*PROBLÈME À RÉSOUDRE:* D'après le texte sur Brunotones, que veut dire le titre « N Ta Odja Mar » ?

À 61 ans, Brunotones n’a que faire des modes passagères. Celui qui se définit lui-même comme un « parasite des basses fréquences » préfère explorer les territoires invisibles où l’âme, la mémoire et le dancefloor s’infectent mutuellement. Avec son nouveau morceau « N Ta Odja Mar » (Je regarde la mer), le producteur signe une véritable lettre d’amour au Cap-Vert en transposant la mélancolie traditionnelle de la Morna dans un groove électronique hypnotique.
Inspiré par l’esprit de l’île de São Vicente, le titre opère une fusion organique saisissante. D’un côté, une voix féminine brute et profondément habitée s’entrelace avec les teintes patinées d’instruments acoustiques. De l’autre, des basses enveloppantes et un pouls synthétique minimaliste dictent une cadence nocturne irrésistible. Le résultat transcende les genres en se situant précisément à la frontière de la saudade et de la piste de danse. C’est un dialogue intime en surface, soutenu par une fondation physique en profondeur.

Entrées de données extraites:
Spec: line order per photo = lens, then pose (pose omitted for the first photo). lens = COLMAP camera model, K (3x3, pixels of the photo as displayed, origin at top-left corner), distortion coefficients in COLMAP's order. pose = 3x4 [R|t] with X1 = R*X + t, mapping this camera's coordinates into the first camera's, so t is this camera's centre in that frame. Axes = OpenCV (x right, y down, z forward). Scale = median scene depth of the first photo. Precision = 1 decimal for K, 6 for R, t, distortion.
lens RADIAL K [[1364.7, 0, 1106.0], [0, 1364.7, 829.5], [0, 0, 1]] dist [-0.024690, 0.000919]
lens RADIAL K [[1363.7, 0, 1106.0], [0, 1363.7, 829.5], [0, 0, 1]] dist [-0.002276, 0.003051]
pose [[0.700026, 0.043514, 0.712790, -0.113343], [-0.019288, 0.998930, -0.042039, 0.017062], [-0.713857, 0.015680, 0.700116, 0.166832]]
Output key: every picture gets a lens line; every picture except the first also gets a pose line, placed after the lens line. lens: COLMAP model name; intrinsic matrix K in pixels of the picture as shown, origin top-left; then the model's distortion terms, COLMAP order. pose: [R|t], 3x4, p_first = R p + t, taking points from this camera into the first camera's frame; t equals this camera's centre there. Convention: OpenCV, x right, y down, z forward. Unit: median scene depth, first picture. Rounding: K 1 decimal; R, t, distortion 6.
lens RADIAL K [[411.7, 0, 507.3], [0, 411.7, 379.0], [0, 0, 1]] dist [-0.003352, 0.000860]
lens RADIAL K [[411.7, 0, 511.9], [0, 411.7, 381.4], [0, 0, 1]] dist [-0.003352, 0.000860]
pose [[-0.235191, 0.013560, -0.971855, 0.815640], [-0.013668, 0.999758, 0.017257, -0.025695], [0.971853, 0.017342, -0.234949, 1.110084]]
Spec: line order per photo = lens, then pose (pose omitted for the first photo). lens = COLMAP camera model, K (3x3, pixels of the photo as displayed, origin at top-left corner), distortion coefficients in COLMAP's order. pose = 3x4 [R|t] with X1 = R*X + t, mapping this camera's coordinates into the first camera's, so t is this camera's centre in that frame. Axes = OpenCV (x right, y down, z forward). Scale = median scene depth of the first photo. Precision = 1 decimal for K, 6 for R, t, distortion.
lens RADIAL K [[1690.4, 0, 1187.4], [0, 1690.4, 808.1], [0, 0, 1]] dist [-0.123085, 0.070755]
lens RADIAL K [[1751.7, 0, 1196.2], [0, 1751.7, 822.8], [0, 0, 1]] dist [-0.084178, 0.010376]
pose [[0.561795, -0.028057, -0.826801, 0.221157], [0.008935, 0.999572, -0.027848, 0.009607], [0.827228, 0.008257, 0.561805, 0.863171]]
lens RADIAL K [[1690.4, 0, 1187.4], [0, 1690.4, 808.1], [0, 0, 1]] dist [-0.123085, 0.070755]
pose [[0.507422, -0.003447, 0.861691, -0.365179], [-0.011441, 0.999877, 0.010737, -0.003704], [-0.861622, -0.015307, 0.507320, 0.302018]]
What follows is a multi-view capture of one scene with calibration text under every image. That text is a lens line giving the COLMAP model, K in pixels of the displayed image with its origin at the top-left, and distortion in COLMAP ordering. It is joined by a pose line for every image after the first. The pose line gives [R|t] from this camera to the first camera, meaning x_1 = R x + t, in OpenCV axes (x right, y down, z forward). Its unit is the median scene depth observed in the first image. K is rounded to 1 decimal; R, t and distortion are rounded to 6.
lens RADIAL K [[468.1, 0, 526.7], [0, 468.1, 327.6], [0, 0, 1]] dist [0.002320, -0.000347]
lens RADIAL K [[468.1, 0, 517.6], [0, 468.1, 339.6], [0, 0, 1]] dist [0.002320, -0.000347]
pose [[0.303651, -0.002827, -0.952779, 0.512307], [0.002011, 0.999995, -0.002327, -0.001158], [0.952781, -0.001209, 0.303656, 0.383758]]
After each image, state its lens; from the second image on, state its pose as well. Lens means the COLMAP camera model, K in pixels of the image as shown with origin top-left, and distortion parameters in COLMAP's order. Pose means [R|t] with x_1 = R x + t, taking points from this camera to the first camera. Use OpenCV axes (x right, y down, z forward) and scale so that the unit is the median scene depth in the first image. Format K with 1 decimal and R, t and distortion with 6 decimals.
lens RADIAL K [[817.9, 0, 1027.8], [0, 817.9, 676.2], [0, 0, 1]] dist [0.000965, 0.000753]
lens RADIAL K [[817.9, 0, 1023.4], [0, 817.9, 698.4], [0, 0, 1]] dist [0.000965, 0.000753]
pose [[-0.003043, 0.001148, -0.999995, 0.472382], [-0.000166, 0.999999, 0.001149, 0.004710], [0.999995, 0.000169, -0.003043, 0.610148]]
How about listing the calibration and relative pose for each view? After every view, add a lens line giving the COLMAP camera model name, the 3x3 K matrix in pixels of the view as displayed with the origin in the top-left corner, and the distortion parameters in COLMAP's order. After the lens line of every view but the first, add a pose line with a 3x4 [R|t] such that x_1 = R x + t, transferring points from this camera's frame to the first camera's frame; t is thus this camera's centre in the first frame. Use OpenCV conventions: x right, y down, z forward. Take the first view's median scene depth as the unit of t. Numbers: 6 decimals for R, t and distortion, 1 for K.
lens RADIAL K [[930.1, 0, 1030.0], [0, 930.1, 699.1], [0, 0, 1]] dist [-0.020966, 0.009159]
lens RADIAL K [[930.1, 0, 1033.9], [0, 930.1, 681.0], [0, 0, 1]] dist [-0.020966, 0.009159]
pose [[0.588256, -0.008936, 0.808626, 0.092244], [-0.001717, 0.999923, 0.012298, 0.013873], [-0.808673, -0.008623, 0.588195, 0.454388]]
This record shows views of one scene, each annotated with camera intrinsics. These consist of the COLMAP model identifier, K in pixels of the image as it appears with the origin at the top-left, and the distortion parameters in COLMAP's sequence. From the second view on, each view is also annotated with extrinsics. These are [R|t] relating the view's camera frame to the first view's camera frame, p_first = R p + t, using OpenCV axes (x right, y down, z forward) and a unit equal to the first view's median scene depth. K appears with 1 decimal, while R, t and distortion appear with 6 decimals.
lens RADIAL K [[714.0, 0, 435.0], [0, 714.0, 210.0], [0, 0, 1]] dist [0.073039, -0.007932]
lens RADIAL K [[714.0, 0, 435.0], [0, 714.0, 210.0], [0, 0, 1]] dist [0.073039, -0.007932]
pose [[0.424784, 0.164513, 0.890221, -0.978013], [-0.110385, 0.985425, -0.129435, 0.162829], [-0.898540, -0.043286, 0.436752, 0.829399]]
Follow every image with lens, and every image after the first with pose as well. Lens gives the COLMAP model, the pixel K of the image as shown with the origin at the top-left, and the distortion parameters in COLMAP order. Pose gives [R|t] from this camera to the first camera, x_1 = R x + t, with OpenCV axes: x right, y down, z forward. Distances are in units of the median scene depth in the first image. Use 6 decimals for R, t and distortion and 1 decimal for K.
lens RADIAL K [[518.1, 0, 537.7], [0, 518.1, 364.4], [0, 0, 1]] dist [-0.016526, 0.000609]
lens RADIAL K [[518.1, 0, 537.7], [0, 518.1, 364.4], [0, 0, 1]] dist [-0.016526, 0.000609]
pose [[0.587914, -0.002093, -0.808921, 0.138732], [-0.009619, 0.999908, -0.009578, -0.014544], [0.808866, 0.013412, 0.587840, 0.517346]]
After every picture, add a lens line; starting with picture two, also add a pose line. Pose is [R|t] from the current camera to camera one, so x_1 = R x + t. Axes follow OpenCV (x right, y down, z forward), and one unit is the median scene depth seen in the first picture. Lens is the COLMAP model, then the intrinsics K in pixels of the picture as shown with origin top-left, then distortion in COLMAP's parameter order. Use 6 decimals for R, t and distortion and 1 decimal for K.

*RÉPONSE À L'EXERCICE:* Il veut dire « Je regarde la mer ».